Il est possible de combiner les heures supplémentaires volontaires avec les heures supplémentaires ordinaires. Sur ces heures supplémentaires ordinaires, le travailleur se constitue néanmoins un repos compensatoire.

L’horaire dynamique

Il se peut que votre entreprise applique déjà un horaire de travail dynamique, mais la flexibilité se limite au jour même. Le caractère dynamique est toutefois innovant. Le travailleur peut travailler davantage tel jour, thésauriser ce temps de travail et travailler moins à une date ultérieure.

“Économiser” ou “emprunter” du temps

Grâce à l’horaire glissant, le travailleur peut prester plus que la durée de travail moyenne telle semaine, ou inversement travailler un peu moins une autre semaine. Il “économise” ou “emprunte”, pour ainsi dire des plages de travail mobiles. Ces plages de travail mobiles “économisées” ou “empruntées” sont toutefois limitées à 12 heures pendant la période de référence de 3 mois.

Un horaire de travail dynamique procure beaucoup d’autonomie aux travailleurs

Il y a toutefois des limites : max. 9 heures de travail par jour et 45 heures par semaine. Et dans un trimestre, la durée de travail hebdomadaire moyenne doit être respectée.

Les règles du jeu au sein de l’entreprise

Un horaire de travail dynamique procure beaucoup d’autonomie aux travailleurs. Le work life blend devient réellement possible pour la première fois. L’entreprise peut déterminer elle-même la mise en oeuvre des horaires de travail dynamiques. Comment ? L’employeur a le choix entre une CCT (convention collective de travail) d’entreprise et un règlement de travail. L’employeur doit également prévoir un système de suivi du temps.
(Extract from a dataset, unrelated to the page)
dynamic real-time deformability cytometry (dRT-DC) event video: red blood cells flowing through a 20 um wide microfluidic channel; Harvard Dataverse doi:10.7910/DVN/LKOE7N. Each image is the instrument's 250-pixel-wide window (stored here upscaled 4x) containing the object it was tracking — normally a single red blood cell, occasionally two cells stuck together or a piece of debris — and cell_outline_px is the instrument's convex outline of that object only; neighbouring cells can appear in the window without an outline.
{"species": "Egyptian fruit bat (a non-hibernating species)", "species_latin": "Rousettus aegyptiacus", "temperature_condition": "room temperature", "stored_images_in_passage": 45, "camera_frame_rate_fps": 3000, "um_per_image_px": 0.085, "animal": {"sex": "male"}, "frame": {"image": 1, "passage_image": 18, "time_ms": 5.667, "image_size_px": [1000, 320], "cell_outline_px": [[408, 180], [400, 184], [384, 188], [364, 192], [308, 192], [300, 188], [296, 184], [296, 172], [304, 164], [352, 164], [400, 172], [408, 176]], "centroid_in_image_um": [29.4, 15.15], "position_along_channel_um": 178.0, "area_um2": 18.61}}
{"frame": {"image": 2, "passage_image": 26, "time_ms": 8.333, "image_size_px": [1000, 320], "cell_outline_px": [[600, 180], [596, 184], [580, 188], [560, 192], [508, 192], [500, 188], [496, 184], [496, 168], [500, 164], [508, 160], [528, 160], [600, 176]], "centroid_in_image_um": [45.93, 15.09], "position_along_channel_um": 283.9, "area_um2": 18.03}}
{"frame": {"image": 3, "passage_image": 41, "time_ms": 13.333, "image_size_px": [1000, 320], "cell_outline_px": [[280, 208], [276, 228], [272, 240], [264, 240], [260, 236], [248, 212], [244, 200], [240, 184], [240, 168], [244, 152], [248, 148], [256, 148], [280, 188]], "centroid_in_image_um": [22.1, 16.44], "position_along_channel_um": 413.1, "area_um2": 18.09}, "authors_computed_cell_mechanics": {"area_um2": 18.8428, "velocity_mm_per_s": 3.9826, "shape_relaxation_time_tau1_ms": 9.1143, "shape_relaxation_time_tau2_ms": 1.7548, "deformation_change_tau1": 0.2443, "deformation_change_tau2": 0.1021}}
Juste et logique.

La propre responsabilité

S’il s’avère, à l’issue de la période de référence, que le travailleur a “emprunté” trop de plages de travail mobiles, l’employeur peut retenir le “trop-payé”. Si le travailleur a “épargné” trop de plages de travail mobiles à la fin de la période de référence, ce temps est en règle générale perdu.

Cette responsabilisation du travailleur individuel est neuve. En même temps, c’est la contrepartie logique de la flexibilité que gagne le travailleur pour restaurer l’équilibre travail-vie privée.

“Combiner futé”

Il est parfaitement possible de combiner l’horaire de travail dynamique et les 100 heures supplémentaires volontaires. Par exemple, supposons qu’une entreprise a un horaire de travail hebdomadaire normal de 38 heures.

Du lundi au jeudi, les travailleurs prestent 1 heure de plus par jour, et économisent ainsi une plage de travail mobile d’1 heure. Ajoutez à cela 2 heures supplémentaires volontaires. Du lundi au jeudi, les travailleurs prestent 11 heures par jour, et au total 50 heures par semaine.

Cela peut aller vite

Le timing est serré. Le gouvernement souhaite que ces deux mesures entrent en vigueur le 1 février 2017. Le gouvernement a beau avoir atteint un accord politique en octobre, les textes doivent encore être validés par la Chambre. Mais même si ces mesures n’entreront en vigueur que le 1 mars, les entreprises peuvent d’ores et déjà se mettre à pied d’oeuvre. L’avenir est à nos portes.